I have been trying this for two weeks now, I am running Kafka cluster on separate machines than my connect nodes. I am unable to get connect running properly. I can read and write to kafka no issue. Zookeeper seems to be running fine.
I launch connect:
$ bin/connect-distributed connect-distributed.properties
Connect keeps looping through this error:
[2018-08-21 15:45:12,161] INFO [Worker clientId=c1, groupId=connect-cluster] Discovered group coordinator 172.25.1.2:9092 (id: 2147483645 rack: null) (org.apache.kafka.clients.consumer.internals.AbstractCoordinator:677)
[2018-08-21 15:45:12,163] INFO [Worker clientId=c1, groupId=connect-cluster] (Re-)joining group (org.apache.kafka.clients.consumer.internals.AbstractCoordinator:509)
[2018-08-21 15:45:12,165] INFO [Worker clientId=c1, groupId=connect-cluster] Group coordinator 172.25.1.2:9092 (id: 2147483645 rack: null) is unavailable or invalid, will attempt rediscovery (org.apache.kafka.clients.consumer.internals.AbstractCoordinator:729)
[2018-08-21 15:45:12,266] INFO [Worker clientId=c1, groupId=connect-cluster] Discovered group coordinator 172.25.40.219:9092 (id: 2147483645 rack: null) (org.apache.kafka.clients.consumer.internals.AbstractCoordinator:677)
[2018-08-21 15:45:12,267] INFO [Worker clientId=c1, groupId=connect-cluster] Group coordinator 172.25.1.2:9092 (id: 2147483645 rack: null) is unavailable or invalid, will attempt rediscovery (org.apache.kafka.clients.consumer.internals.AbstractCoordinator:729)

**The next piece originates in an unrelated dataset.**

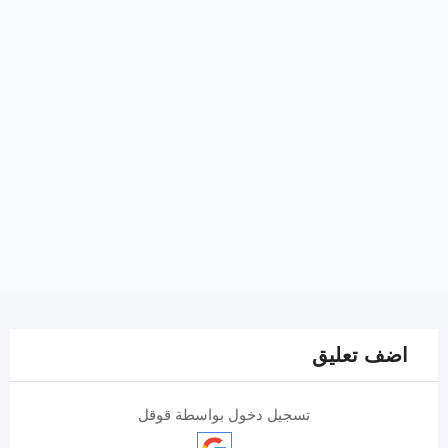
اضف تعليق
تسجيل دخول بواسطة قوقل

Here is what my connect-distributed.properties looks like:
bootstrap.servers=172.25.1.2:9092,172.25.1.3:9092,172.25.1.4:9092
group.id=connect-cluster
key.converter=org.apache.kafka.connect.json.JsonConverter
value.converter=org.apache.kafka.connect.json.JsonConverter
key.converter.schemas.enable=false
value.converter.schemas.enable=false
offset.storage.topic=connect-offsets
offset.storage.replication.factor=3
offset.storage.partitions=3
config.storage.topic=connect-configs
config.storage.replication.factor=3
status.storage.topic=connect-status
status.storage.replication.factor=3
status.storage.partitions=3
offset.flush.interval.ms=10000
rest.host.name=172.25.1.5
rest.port=8083
heartbeat.interval.ms=3000
session.timeout.ms=30000
security.protocol=PLAINTEXT
client.id=c1
plugin.path=/usr/share/java
__Consumer_offsets topic looks like this:
/opt/kafka/bin/kafka-topics.sh --describe --zookeeper localhost:2181 --topic __consumer_offsets
Topic:__consumer_offsets PartitionCount:50 ReplicationFactor:3 Configs:segment.bytes=104857600,cleanup.policy=compact,compression.type=producer
Topic: __consumer_offsets Partition: 0 Leader: 2 Replicas: 1,2,3 Isr: 3,2
Topic: __consumer_offsets Partition: 1 Leader: 2 Replicas: 1,2,3 Isr: 3,2
Topic: __consumer_offsets Partition: 2 Leader: 2 Replicas: 1,2,3 Isr: 3,2
Topic: __consumer_offsets Partition: 3 Leader: 1 Replicas: 1 Isr: 1
Topic: __consumer_offsets Partition: 4 Leader: 2 Replicas: 2 Isr: 2.... etc
After writing a connector in Go, I came across the same issue. I was forced to solve it myself.
When a connector connects to kafka it automatically writes to the topics and to __offset_topics
. When a connector crashes, it leaves trace of itself in those tables as the coordinator. When a new connector starts up it finds the record in the table and attempts to communicate with the coordinator. The coordinator fails to respond and the connector never works.
You can fix this one of two ways, Delete all the topics (connect-configs
, connect-offsets
, connect-status
, __offset_topics
) and restart the cluster. The other method is to remove the coordinator from the topics, which I am currently unsure how to perform.